We have built new rotor test stands, new blades, with emphasis on heavily instrumented blades, new measurement techniques – it is mind boggling to me to see how well, and in how much detail, we can measure the flow field of a rotor. Modeling the flow field of a rotor is a terribly difficult problem. The airplane people have it easy compared to us. Capturing the details of the rotor wake and of what happens in the vicinity of the blade is very difficult.

Leone U. Dadone (1995)

10.1 Introduction

The significant physical features of helicopter rotor wakes, and some of the more advanced mathematical tools for modeling the wake, are discussed in this chapter. The understanding and prediction of the effects of the rotor wake is an important key to the successful prediction of blade loads and a host of other problems found in helicopter aero­dynamics. A helicopter rotor wake is dominated by strong vortices that are trailed from the tips of each blade. The nature of the rotor wake, in terms of its geometry, strength, and the aerodynamic effects produced on the blades, depends principally on the operating state and flight condition of the helicopter. In hover, the tip vortices follow nominally heli­cal trajectories below the rotor. This is perhaps the simplest operating state to understand, but even here the wake structure is relatively complicated. During forward flight, the rotor wake is skewed back behind the rotor by the oncoming flow, and a series of more complex interlocking, but nominally epicycloidal vortex trajectories are produced. Under these con­ditions, the increased mutual proximity of many of the vortex filaments results in stronger vortex-vortex interactions and complicated distortions to the evolving wake topology. At the lateral edges of the wake, the individual vortex filaments are found to roll up into a pair of merging vortex bundles, somewhat like those that would trail from the tips of a low aspect ratio fixed-wing.

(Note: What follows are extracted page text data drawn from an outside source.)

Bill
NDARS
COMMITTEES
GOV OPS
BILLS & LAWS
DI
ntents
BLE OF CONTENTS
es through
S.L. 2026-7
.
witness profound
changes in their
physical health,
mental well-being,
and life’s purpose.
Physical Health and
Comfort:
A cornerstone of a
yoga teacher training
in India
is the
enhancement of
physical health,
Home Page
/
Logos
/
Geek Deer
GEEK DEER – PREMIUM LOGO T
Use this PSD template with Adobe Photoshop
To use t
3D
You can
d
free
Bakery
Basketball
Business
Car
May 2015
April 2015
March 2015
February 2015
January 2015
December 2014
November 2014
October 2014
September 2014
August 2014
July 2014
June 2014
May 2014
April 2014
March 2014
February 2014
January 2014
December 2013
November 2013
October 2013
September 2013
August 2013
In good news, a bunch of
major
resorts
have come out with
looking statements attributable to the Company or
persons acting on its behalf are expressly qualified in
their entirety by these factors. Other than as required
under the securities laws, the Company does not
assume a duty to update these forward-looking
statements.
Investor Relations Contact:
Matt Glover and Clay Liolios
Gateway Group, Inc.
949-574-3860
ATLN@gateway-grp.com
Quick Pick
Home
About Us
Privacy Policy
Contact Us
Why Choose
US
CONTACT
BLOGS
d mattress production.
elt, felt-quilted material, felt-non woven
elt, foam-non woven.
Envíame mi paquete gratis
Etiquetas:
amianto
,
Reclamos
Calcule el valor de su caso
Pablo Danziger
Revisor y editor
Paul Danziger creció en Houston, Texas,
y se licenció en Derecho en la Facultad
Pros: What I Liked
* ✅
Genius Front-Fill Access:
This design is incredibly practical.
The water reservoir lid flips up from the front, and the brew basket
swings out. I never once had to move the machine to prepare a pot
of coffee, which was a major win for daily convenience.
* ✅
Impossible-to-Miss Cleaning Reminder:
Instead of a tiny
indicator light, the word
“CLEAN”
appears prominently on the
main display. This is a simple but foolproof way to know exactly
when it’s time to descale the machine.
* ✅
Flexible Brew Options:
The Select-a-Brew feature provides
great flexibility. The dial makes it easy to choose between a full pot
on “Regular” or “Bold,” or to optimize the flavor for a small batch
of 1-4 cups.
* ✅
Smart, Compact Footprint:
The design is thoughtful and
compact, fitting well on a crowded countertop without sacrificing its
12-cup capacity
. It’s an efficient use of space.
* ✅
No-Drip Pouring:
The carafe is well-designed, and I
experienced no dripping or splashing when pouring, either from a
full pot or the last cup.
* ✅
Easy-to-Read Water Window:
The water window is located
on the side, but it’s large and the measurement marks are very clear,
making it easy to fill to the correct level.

The highly 3-D nature of a helicopter rotor wake, as well as the sensitivity of the wake to the geometric and operational parameters of the helicopter, means that the details of the wake flow are difficult to study experimentally, as well as to compute by means of mathematical models. Recent advances in experimental techniques have been substantial and now allow measurements to be made with a fidelity that was impossible only a few years ago. However, there are many physical phenomena involving the formation and evo­lution of blade tip vortices and rotor wakes that are still not well understood, and it is here that future research on helicopter aerodynamics must be focused. Landgrebe (1988) and McCroskey (1995) review the state-of-the-art capabilities in modeling helicopter rotor wakes, whereas Leishman & Bagai (1998) give an overview of key characteristic physical features of rotor wakes and some of the unique experimental challenges involved in their measurement.